Rice CS Ph.D. student Senthil Rajasekaran, alumna Suguman Bansal (Ph.D. ‘20), and their advisor, University Professor Moshe Vardi, have published new research at the International Joint Conference on Artificial Intelligence (IJCAI ’23). Their paper, Multi-Agent Systems with Quantitative Satisficing Goals, addresses a very persistent problem in the world of multi-agent computer systems: finding equilibria.
Game Theory And Multi-Agent Systems
Game theory studies the decision-making process in any situation that could be considered a game. Contrary to what may come to mind when you hear the word, a “game” is defined here as any instance where a group of agents (people, programs, etc.) strategically interact with each other in order to achieve their own goals.
Algorithmic game theory applies this study to the field of computer science, where the “players” are elements of a computer-based system and the “goal” is a numerical reward given when a certain criteria is met.

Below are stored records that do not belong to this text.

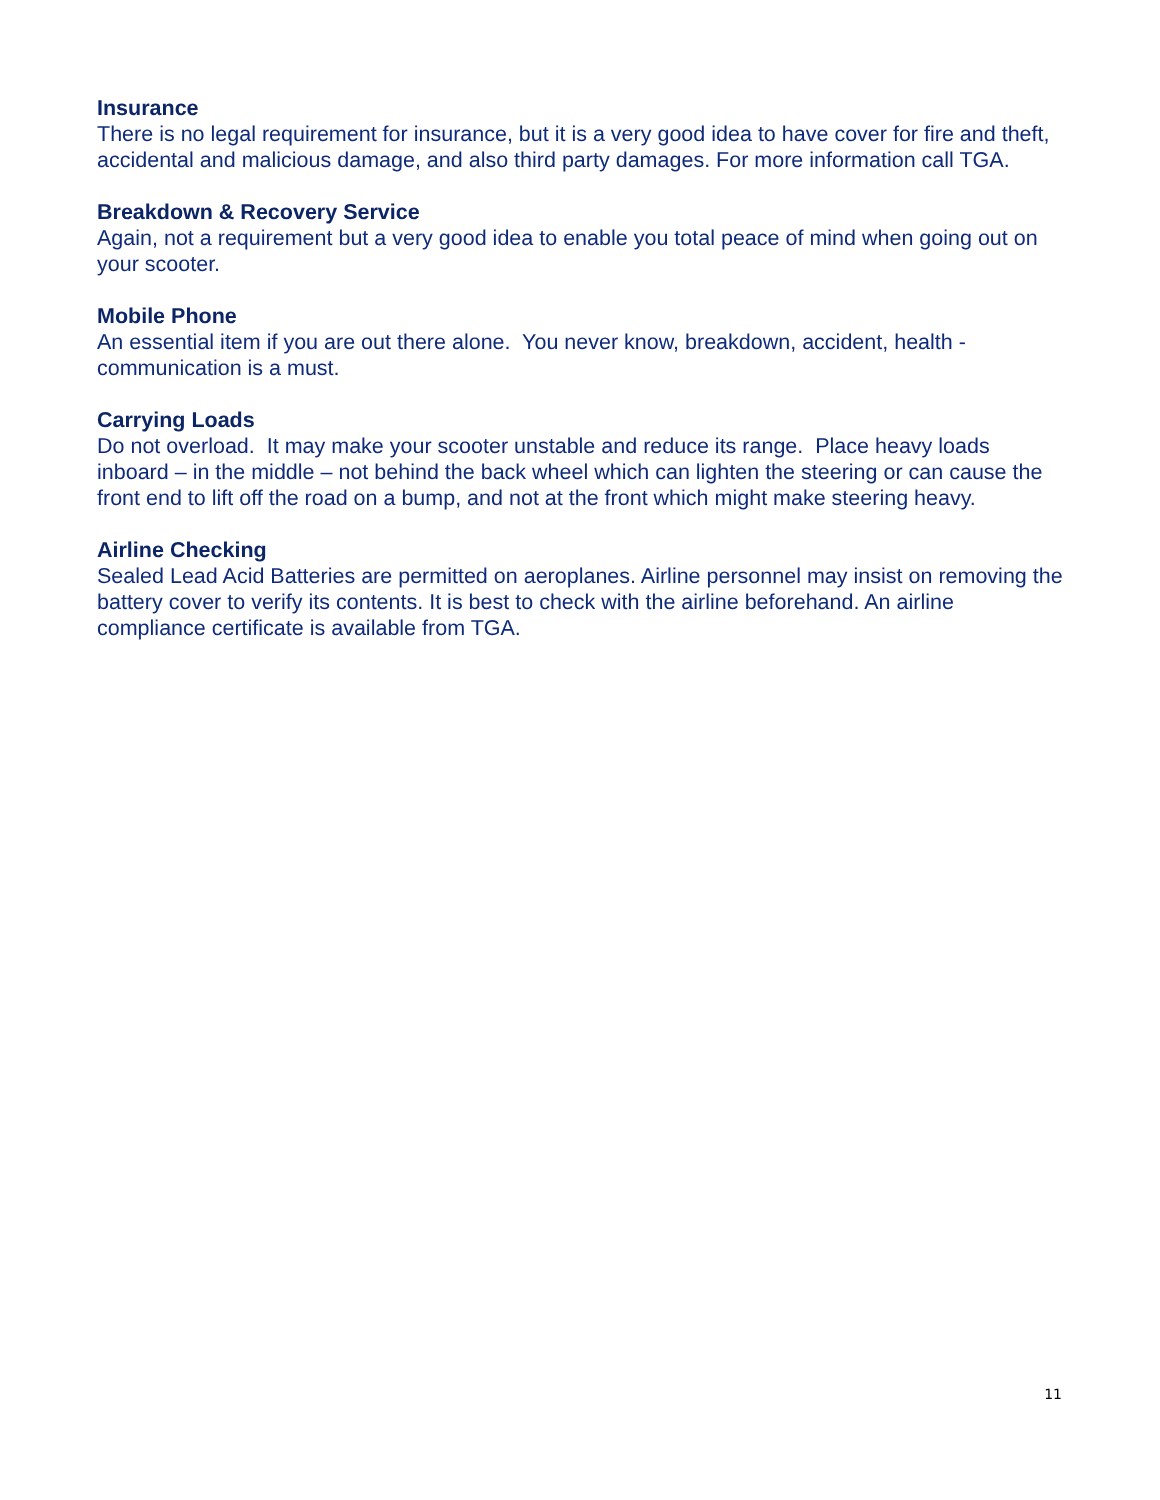Insurance
There is no legal requirement for insurance, but it is a very good idea to have cover for fire and theft, accidental and malicious damage, and also third party damages. For more information call TGA.
Breakdown & Recovery Service
Again, not a requirement but a very good idea to enable you total peace of mind when going out on your scooter.
Mobile Phone
An essential item if you are out there alone. You never know, breakdown, accident, health - communication is a must.
Carrying Loads
Do not overload. It may make your scooter unstable and reduce its range. Place heavy loads inboard – in the middle – not behind the back wheel which can lighten the steering or can cause the front end to lift off the road on a bump, and not at the front which might make steering heavy.
Airline Checking
Sealed Lead Acid Batteries are permitted on aeroplanes. Airline personnel may insist on removing the battery cover to verify its contents. It is best to check with the airline beforehand. An airline compliance certificate is available from TGA.
11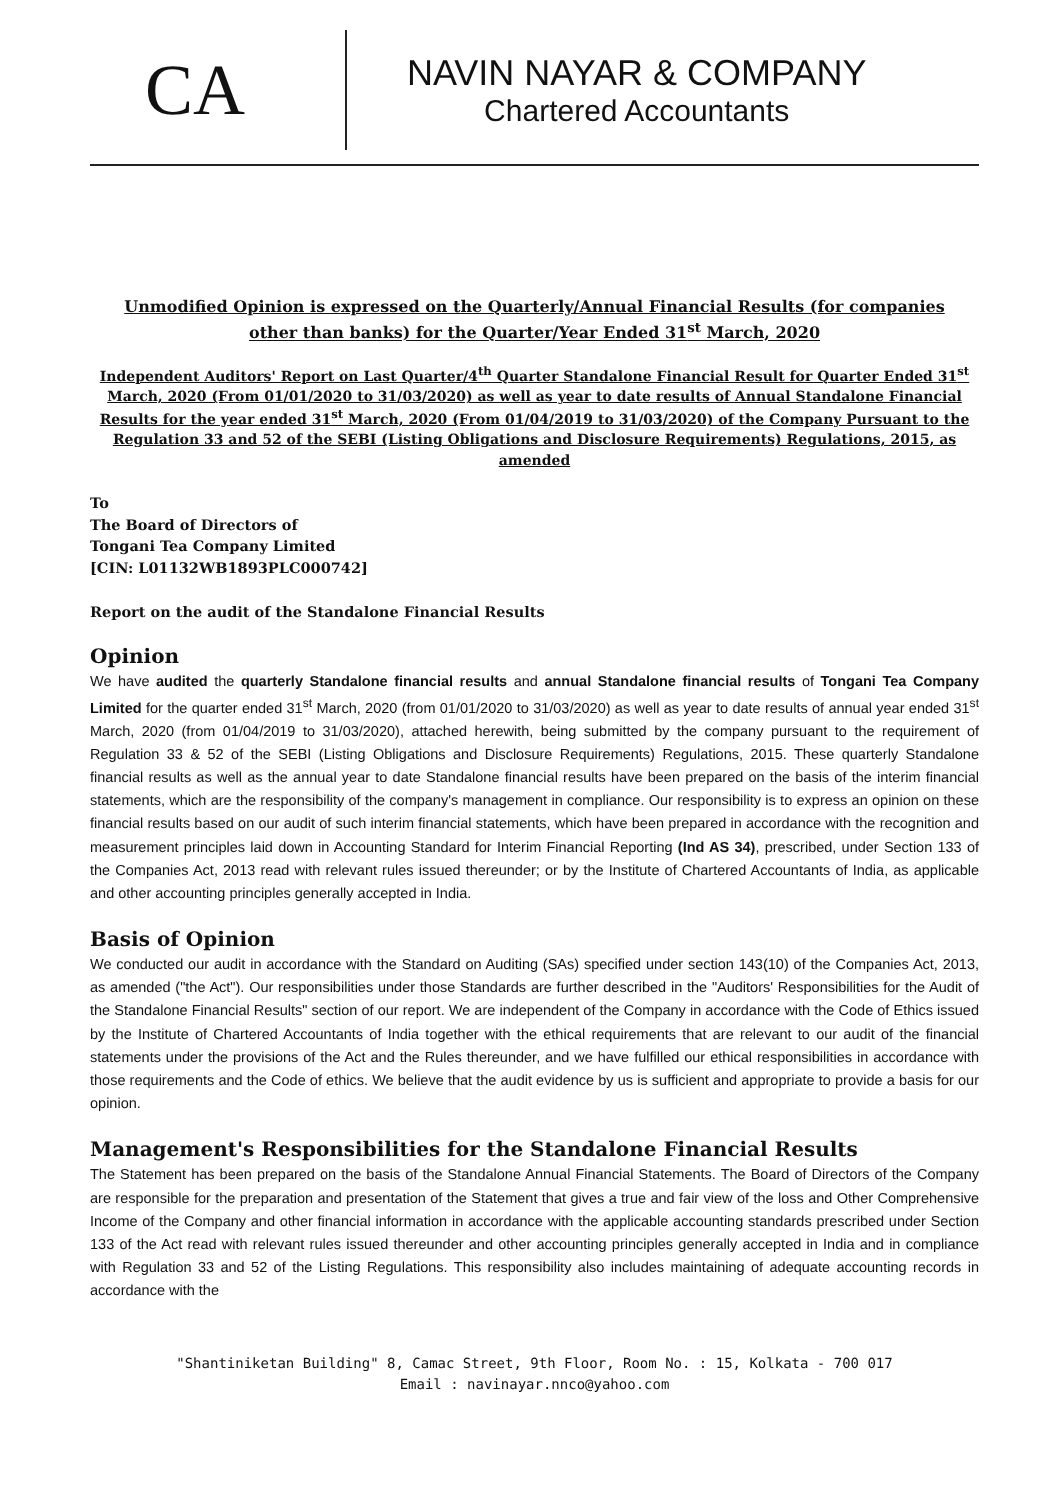CA
NAVIN NAYAR & COMPANY
Chartered Accountants
Unmodified Opinion is expressed on the Quarterly/Annual Financial Results (for companies
other than banks) for the Quarter/Year Ended 31<sup>st</sup> March, 2020
Independent Auditors' Report on Last Quarter/4<sup>th</sup> Quarter Standalone Financial Result for Quarter Ended 31<sup>st</sup> March, 2020 (From 01/01/2020 to 31/03/2020) as well as year to date results of Annual Standalone Financial Results for the year ended 31<sup>st</sup> March, 2020 (From 01/04/2019 to 31/03/2020) of the Company Pursuant to the Regulation 33 and 52 of the SEBI (Listing Obligations and Disclosure Requirements) Regulations, 2015, as amended
To
The Board of Directors of
Tongani Tea Company Limited
[CIN: L01132WB1893PLC000742]
Report on the audit of the Standalone Financial Results
Opinion
We have audited the quarterly Standalone financial results and annual Standalone financial results of Tongani Tea Company Limited for the quarter ended 31<sup>st</sup> March, 2020 (from 01/01/2020 to 31/03/2020) as well as year to date results of annual year ended 31<sup>st</sup> March, 2020 (from 01/04/2019 to 31/03/2020), attached herewith, being submitted by the company pursuant to the requirement of Regulation 33 & 52 of the SEBI (Listing Obligations and Disclosure Requirements) Regulations, 2015. These quarterly Standalone financial results as well as the annual year to date Standalone financial results have been prepared on the basis of the interim financial statements, which are the responsibility of the company's management in compliance. Our responsibility is to express an opinion on these financial results based on our audit of such interim financial statements, which have been prepared in accordance with the recognition and measurement principles laid down in Accounting Standard for Interim Financial Reporting (Ind AS 34), prescribed, under Section 133 of the Companies Act, 2013 read with relevant rules issued thereunder; or by the Institute of Chartered Accountants of India, as applicable and other accounting principles generally accepted in India.
Basis of Opinion
We conducted our audit in accordance with the Standard on Auditing (SAs) specified under section 143(10) of the Companies Act, 2013, as amended ("the Act"). Our responsibilities under those Standards are further described in the "Auditors' Responsibilities for the Audit of the Standalone Financial Results" section of our report. We are independent of the Company in accordance with the Code of Ethics issued by the Institute of Chartered Accountants of India together with the ethical requirements that are relevant to our audit of the financial statements under the provisions of the Act and the Rules thereunder, and we have fulfilled our ethical responsibilities in accordance with those requirements and the Code of ethics. We believe that the audit evidence by us is sufficient and appropriate to provide a basis for our opinion.
Management's Responsibilities for the Standalone Financial Results
The Statement has been prepared on the basis of the Standalone Annual Financial Statements. The Board of Directors of the Company are responsible for the preparation and presentation of the Statement that gives a true and fair view of the loss and Other Comprehensive Income of the Company and other financial information in accordance with the applicable accounting standards prescribed under Section 133 of the Act read with relevant rules issued thereunder and other accounting principles generally accepted in India and in compliance with Regulation 33 and 52 of the Listing Regulations. This responsibility also includes maintaining of adequate accounting records in accordance with the
"Shantiniketan Building" 8, Camac Street, 9th Floor, Room No. : 15, Kolkata - 700 017
Email : navinayar.nnco@yahoo.com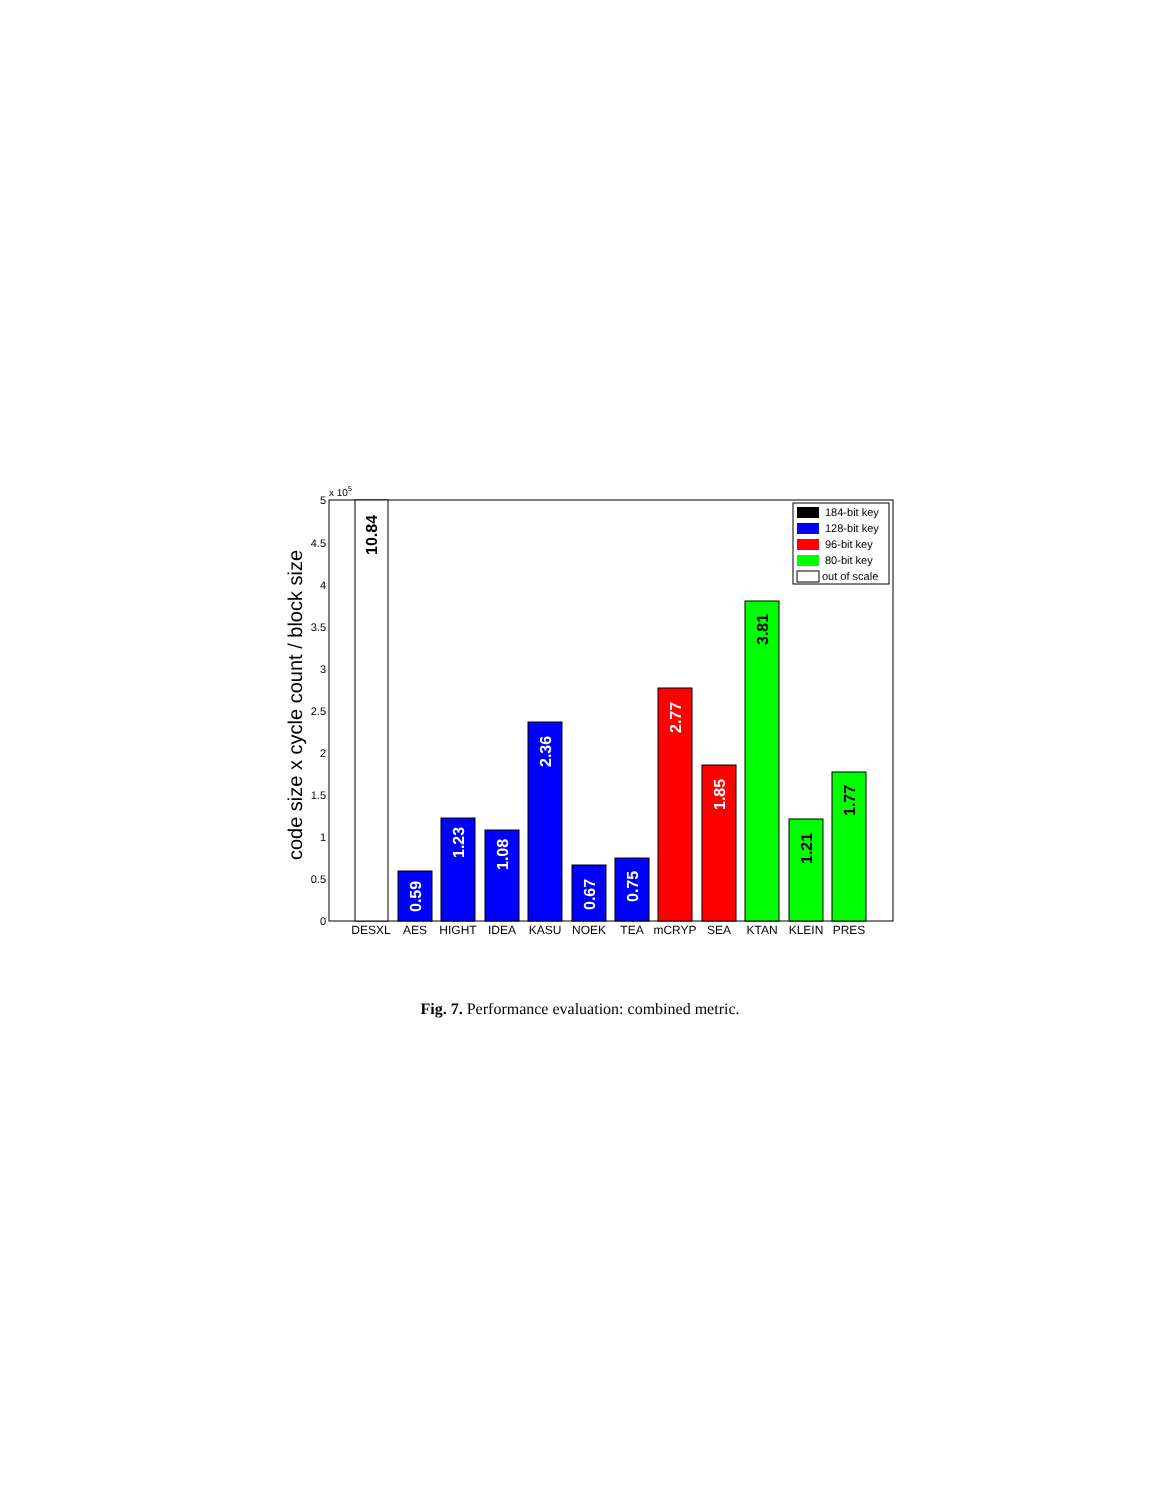0
0.5
1
1.5
2
2.5
3
3.5
4
4.5
5
x 105
code size x cycle count / block size
10.84
0.59
1.23
1.08
2.36
0.67
0.75
2.77
1.85
3.81
1.21
1.77
DESXL
AES
HIGHT
IDEA
KASU
NOEK
TEA
mCRYP
SEA
KTAN
KLEIN
PRES
184-bit key
128-bit key
96-bit key
80-bit key
out of scale
Fig. 7. Performance evaluation: combined metric.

The team’s work focuses on the intersection of algorithmic game theory and the field of formal verification. Broadly, formal verification is the process of mathematically verifying the correctness of software systems — making sure the schematics and the code match up to prevent mistakes.
Algorithmic game theory is commonly used to analyze multi-agent systems (MAS). Multi-agent game scenarios are run to see how well the agents in a system can achieve equilibrium — a situation in which no agent is given a reason to change its own behavior. But actually making that happen has proven very difficult.
There are, according to Rajasekaran, two big problems with achieving this kind of equilibrium, also known as Nash equilibrium. The first is that analyzing the sheer number of outcomes is incredibly difficult, and becomes harder with each new agent added to the system.
The second is that agents within a typical MAS always seek to improve their payoff, even if that improvement is miniscule in size. If, for example, an agent were given a choice between 1 and 1.0000000001, it would choose the latter because it technically represents an increased payoff.
“This tendency to always seek improvements to their own payoff – no matter how miniscule – destroys the ability for mutually beneficial cooperation,” Rajasekaran said. “Would you be able to trust someone that would choose a single extra penny for themselves over a million dollars for everyone else?”
Compounding the second problem is the fact that agents in an MAS are also often set up to prefer a reward now rather than later, because the payoff decreases by a set amount with each increment of time that passes.
Satisficing Outcomes: Aiming For “Good Enough”
This new research outlines a way to possibly get around these problems: the use of quantitative satisficing goals.
As the name implies, a “satisficing goal” or outcome is not as optimized as possible, but still good enough to satisfy the goal. The goals, in this case, are thresholds set for the agents in a system.
According to Rajasekaran, these goals serve as buckets, separating payoffs into certain thresholds an agent can try to meet. So if an agent had a predefined threshold of 3, it would aim for a payoff higher than 3 and change its strategy if the payoff was lower. In other words the agent is aiming for a payoff “good enough” to satisfy the threshold.
Having that predefined threshold to meet, says Rajasekaran, turns a “quantitative setting into a qualitative one.” This allows for efficient algorithmic techniques to find equilibria but removes the richness of the previous payoff structure which allowed for many more possible outcomes rather than just meeting a threshold or not. In order to recapture this richness the work extends this analysis to allow for a single agent to have multiple thresholds.
These thresholds can be set as close together as possible, and you can build in as many of them as you want. For example, if you had the thresholds 0,1, 2, 3, 4, and 5, each agent would try to satisfy as many of those thresholds as possible by getting the highest number possible as a payoff.
A payoff of 3.5 would satisfy thresholds 0,1, 2, and 3, but not 4 or 5, so the agent would only change its strategy if it could meet the new threshold of 4 . This approach lets the authors analyze when an agent might be motivated to change its strategy even if there are more than two possible outcomes.
The paper proves that this can all be done in PSPACE, or polynomial space, an important element for a problem with multiple agents that can be in multiple states.
“This is kind of like having our cake and eating it too,” Rajasekaran said, “Because by making many thresholds that are very close together we can approximate optimization very well without running into its pitfalls.”
Next Steps
So far the work is only theoretical, and Rajasekaran warns that there are some caveats. For one, agents have only been allowed to behave deterministically so far, though the goal is eventually to test this approach with probabilistic behavior.
Another limitation is that the discount factor — the decrease in reward by a set amount over time — has to be in the form 1/n for the current model to work which, Rajasekaran says, “doesn’t model real economic scenarios very well.”
The team is already pursuing the next phase of this work, striving for a version of this approach that can satisfy these limitations, emphasizing that the “modularity” of a satisficing goal approach yields “efficient and useful behavior in a setting where many fundamental questions lack answers.”